Zoroastre/Zarathoustra : Nom véritable de celui que Platon (qui le premier révéla son existence à l’Occident) appelait Zoroastre. C’est ce qu’atteste l’Avesta, où le prophète se nomme lui-même à maintes reprises (dans les gatha, hymnes qu’il composa en l’honneur de son dieu). La tradition zoroastrienne unanime le fait vivre au VIIe siècle (de 660 à 583), si l’on en croit la précision donnée par les Parsis, c’est-à-dire juste avant la fondation de l’Empire perse par Cyrus le Grand ( 546).
Arrivé sur place, les tensions sont nombreuses. À cette époque, la communauté parsie de Surate est déchirée entre deux factions (une réformatrice, liée au comptoir français, et une autre que l’on pourrait simplement qualifier de conservatrice, associée au comptoir hollandais). Naturellement, A-D s’enquiert des manuscrits auprès de la faction réformatrice. Si tout semble se passer comme prévu – on lui explique d’ailleurs sommairement leur écriture et leur langue, cela ne va durer qu’un temps.
Les chefs religieux vont retarder à dessein ses progrès, car de fortes réticences et une inquiétude croissante à communiquer des secrets planent au-dessus de cet étranger un peu trop curieux. Cette politique attentiste, pour ne pas dire méfiante, se traduit par un dénominateur bien commun à presque tout être humain: la monétisation. Au prix de 100 roupies, il recopia le manuscrit du Vendîdâd (partie du texte de l’Avesta) en pehlvi (langue parlée en Perse sous les Sassanides). Ils ont, en effet, bien compris la valeur marchande de leurs divulgations et de l’attrait que ces manuscrits et ce savoir suscitent chez les Européens.

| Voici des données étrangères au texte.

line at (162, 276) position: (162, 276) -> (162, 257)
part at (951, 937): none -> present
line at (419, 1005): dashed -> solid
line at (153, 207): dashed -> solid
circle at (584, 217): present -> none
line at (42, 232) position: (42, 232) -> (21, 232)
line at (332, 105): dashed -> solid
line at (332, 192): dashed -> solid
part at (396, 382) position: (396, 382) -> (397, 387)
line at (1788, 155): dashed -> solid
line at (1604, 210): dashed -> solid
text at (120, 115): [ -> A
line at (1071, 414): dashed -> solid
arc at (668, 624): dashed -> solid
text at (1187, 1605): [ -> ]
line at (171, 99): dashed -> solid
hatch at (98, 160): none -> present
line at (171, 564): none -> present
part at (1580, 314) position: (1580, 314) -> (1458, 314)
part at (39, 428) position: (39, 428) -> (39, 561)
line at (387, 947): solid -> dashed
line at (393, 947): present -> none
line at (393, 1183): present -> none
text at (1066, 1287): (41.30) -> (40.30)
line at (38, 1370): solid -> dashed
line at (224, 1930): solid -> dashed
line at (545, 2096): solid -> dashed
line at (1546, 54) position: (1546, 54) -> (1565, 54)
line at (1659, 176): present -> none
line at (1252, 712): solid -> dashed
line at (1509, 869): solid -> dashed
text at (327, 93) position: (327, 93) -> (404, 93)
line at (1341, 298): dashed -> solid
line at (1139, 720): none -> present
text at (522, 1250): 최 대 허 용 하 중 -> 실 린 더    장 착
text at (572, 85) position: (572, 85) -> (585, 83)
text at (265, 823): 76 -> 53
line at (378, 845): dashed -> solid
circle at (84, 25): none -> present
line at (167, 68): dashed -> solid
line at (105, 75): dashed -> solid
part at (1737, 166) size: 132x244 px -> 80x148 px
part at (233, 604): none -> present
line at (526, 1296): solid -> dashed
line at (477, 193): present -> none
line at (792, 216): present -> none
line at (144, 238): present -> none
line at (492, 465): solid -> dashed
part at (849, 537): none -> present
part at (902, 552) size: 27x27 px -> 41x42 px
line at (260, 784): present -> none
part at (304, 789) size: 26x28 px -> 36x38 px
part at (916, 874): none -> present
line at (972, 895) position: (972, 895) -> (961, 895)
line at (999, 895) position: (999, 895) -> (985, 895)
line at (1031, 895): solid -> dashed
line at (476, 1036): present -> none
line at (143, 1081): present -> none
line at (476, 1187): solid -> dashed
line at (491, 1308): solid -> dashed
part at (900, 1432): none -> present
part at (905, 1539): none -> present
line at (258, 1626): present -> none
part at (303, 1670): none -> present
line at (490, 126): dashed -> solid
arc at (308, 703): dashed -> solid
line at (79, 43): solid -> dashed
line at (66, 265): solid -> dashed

Dans les faits, ils ont donc intérêt à faire durer les échanges.
Lorsque A-D se brouille avec le chef du comptoir français – un revers important pour l’avancement de ses travaux, il part s’enquérir avec le chef du comptoir hollandais. Contre toute attente, il arrive à ses fins, mais les manuscrits récupérés sont de mauvaise qualité. Une polémique, dans les deux camps, commence à gonfler quant à la divulgation de leur culture à un étranger. Mais A-D n’est pas sans réserve et, grâce à ses facultés et l’étude progressive de la langue du pays, il commence à accumuler assez de connaissance pour progresser seul.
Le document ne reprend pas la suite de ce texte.